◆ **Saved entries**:
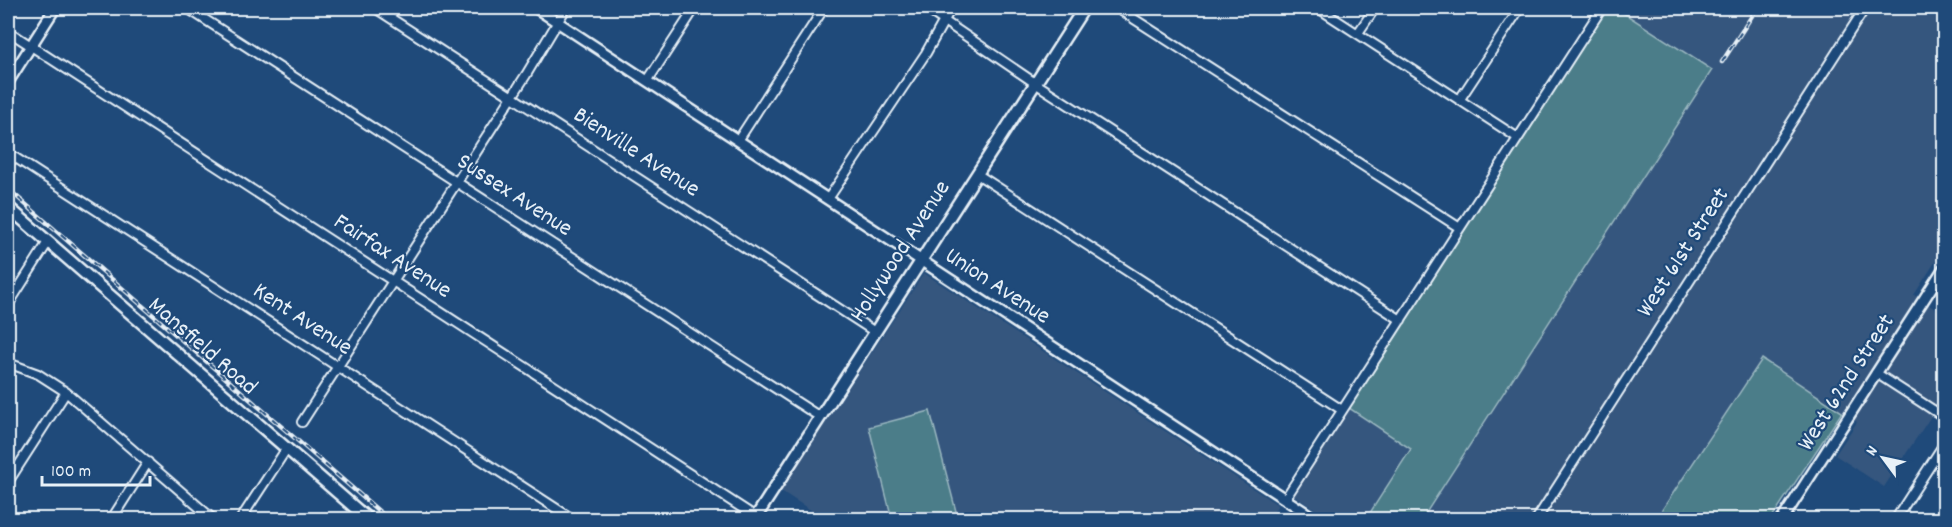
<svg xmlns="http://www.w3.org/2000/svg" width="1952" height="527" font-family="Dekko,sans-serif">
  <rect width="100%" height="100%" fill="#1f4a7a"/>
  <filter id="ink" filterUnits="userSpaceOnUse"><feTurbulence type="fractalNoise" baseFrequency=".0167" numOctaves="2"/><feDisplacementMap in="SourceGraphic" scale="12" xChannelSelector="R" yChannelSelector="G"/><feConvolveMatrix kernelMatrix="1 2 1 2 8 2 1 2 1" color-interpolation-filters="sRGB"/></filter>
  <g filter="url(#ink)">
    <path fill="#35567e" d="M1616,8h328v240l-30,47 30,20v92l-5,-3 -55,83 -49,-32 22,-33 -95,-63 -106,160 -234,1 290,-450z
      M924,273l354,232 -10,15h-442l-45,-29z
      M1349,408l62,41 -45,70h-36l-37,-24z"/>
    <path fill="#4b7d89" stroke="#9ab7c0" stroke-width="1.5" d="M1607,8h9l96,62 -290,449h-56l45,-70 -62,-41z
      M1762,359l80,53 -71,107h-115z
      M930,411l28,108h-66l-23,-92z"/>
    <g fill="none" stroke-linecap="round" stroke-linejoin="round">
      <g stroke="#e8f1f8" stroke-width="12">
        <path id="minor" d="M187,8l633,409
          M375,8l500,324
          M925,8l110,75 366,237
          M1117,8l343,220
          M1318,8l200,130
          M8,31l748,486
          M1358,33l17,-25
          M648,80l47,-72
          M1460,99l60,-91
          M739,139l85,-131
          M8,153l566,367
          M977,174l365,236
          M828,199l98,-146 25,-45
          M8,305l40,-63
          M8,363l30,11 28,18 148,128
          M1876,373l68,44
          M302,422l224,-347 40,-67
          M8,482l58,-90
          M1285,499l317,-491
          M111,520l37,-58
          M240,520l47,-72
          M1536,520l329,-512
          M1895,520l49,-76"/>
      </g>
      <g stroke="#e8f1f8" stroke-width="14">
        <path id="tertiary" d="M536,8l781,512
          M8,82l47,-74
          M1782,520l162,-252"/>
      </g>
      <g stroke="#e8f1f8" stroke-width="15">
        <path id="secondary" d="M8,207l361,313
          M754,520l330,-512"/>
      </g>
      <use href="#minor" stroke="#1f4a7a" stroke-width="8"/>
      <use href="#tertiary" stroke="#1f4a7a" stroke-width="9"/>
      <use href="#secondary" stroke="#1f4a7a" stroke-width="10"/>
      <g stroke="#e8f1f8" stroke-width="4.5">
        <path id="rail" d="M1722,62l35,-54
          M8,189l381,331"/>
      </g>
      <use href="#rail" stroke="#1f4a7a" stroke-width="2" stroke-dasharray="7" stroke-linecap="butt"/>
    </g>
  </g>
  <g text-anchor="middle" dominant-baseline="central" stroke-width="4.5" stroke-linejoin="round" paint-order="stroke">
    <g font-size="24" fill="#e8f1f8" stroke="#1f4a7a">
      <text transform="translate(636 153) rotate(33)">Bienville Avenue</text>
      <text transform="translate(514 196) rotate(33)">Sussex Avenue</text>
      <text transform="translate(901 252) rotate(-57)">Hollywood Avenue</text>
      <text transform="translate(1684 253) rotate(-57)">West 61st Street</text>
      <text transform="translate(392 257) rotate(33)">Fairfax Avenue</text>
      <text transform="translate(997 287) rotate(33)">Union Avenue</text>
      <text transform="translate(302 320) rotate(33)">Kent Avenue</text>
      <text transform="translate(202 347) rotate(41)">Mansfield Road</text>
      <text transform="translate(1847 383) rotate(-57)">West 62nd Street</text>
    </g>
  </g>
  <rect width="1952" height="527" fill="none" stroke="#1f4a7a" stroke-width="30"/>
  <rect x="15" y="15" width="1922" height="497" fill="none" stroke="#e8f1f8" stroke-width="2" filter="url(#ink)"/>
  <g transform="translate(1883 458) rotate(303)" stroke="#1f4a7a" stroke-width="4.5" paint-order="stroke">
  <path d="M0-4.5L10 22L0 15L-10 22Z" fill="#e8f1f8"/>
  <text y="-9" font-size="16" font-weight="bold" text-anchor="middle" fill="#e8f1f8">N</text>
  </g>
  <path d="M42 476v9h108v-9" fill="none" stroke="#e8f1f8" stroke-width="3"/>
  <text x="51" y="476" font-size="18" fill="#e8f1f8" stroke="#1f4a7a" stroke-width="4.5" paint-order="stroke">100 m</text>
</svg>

◆ **WORK INSTRUCTION**: Each record must be quoted in full and exactly. Do not include the pictures.

◆ **RESULT FOR THIS EXERCISE**:
<svg xmlns="http://www.w3.org/2000/svg" width="1952" height="527" font-family="Dekko,sans-serif">
  <rect width="100%" height="100%" fill="#1f4a7a"/>
  <filter id="ink" filterUnits="userSpaceOnUse"><feTurbulence type="fractalNoise" baseFrequency=".0167" numOctaves="2"/><feDisplacementMap in="SourceGraphic" scale="12" xChannelSelector="R" yChannelSelector="G"/><feConvolveMatrix kernelMatrix="1 2 1 2 8 2 1 2 1" color-interpolation-filters="sRGB"/></filter>
  <g filter="url(#ink)">
    <path fill="#35567e" d="M1616,8h328v240l-30,47 30,20v92l-5,-3 -55,83 -49,-32 22,-33 -95,-63 -106,160 -234,1 290,-450z
      M924,273l354,232 -10,15h-442l-45,-29z
      M1349,408l62,41 -45,70h-36l-37,-24z"/>
    <path fill="#4b7d89" stroke="#9ab7c0" stroke-width="1.5" d="M1607,8h9l96,62 -290,449h-56l45,-70 -62,-41z
      M1762,359l80,53 -71,107h-115z
      M930,411l28,108h-66l-23,-92z"/>
    <g fill="none" stroke-linecap="round" stroke-linejoin="round">
      <g stroke="#e8f1f8" stroke-width="12">
        <path id="minor" d="M187,8l633,409
          M375,8l500,324
          M925,8l110,75 366,237
          M1117,8l343,220
          M1318,8l200,130
          M8,31l748,486
          M1358,33l17,-25
          M648,80l47,-72
          M1460,99l60,-91
          M739,139l85,-131
          M8,153l566,367
          M977,174l365,236
          M828,199l98,-146 25,-45
          M8,305l40,-63
          M8,363l30,11 28,18 148,128
          M1876,373l68,44
          M302,422l224,-347 40,-67
          M8,482l58,-90
          M1285,499l317,-491
          M111,520l37,-58
          M240,520l47,-72
          M1536,520l329,-512
          M1895,520l49,-76"/>
      </g>
      <g stroke="#e8f1f8" stroke-width="14">
        <path id="tertiary" d="M536,8l781,512
          M8,82l47,-74
          M1782,520l162,-252"/>
      </g>
      <g stroke="#e8f1f8" stroke-width="15">
        <path id="secondary" d="M8,207l361,313
          M754,520l330,-512"/>
      </g>
      <use href="#minor" stroke="#1f4a7a" stroke-width="8"/>
      <use href="#tertiary" stroke="#1f4a7a" stroke-width="9"/>
      <use href="#secondary" stroke="#1f4a7a" stroke-width="10"/>
      <g stroke="#e8f1f8" stroke-width="4.5">
        <path id="rail" d="M1722,62l35,-54
          M8,189l381,331"/>
      </g>
      <use href="#rail" stroke="#1f4a7a" stroke-width="2" stroke-dasharray="7" stroke-linecap="butt"/>
    </g>
  </g>
  <g text-anchor="middle" dominant-baseline="central" stroke-width="4.5" stroke-linejoin="round" paint-order="stroke">
    <g font-size="24" fill="#e8f1f8" stroke="#1f4a7a">
      <text transform="translate(636 153) rotate(33)">Bienville Avenue</text>
      <text transform="translate(514 196) rotate(33)">Sussex Avenue</text>
      <text transform="translate(901 252) rotate(-57)">Hollywood Avenue</text>
      <text transform="translate(1684 253) rotate(-57)">West 61st Street</text>
      <text transform="translate(392 257) rotate(33)">Fairfax Avenue</text>
      <text transform="translate(997 287) rotate(33)">Union Avenue</text>
      <text transform="translate(302 320) rotate(33)">Kent Avenue</text>
      <text transform="translate(202 347) rotate(41)">Mansfield Road</text>
      <text transform="translate(1847 383) rotate(-57)">West 62nd Street</text>
    </g>
  </g>
  <rect width="1952" height="527" fill="none" stroke="#1f4a7a" stroke-width="30"/>
  <rect x="15" y="15" width="1922" height="497" fill="none" stroke="#e8f1f8" stroke-width="2" filter="url(#ink)"/>
  <g transform="translate(1883 458) rotate(303)" stroke="#1f4a7a" stroke-width="4.5" paint-order="stroke">
  <path d="M0-4.5L10 22L0 15L-10 22Z" fill="#e8f1f8"/>
  <text y="-9" font-size="16" font-weight="bold" text-anchor="middle" fill="#e8f1f8">N</text>
  </g>
  <path d="M42 476v9h108v-9" fill="none" stroke="#e8f1f8" stroke-width="3"/>
  <text x="51" y="476" font-size="18" fill="#e8f1f8" stroke="#1f4a7a" stroke-width="4.5" paint-order="stroke">100 m</text>
</svg>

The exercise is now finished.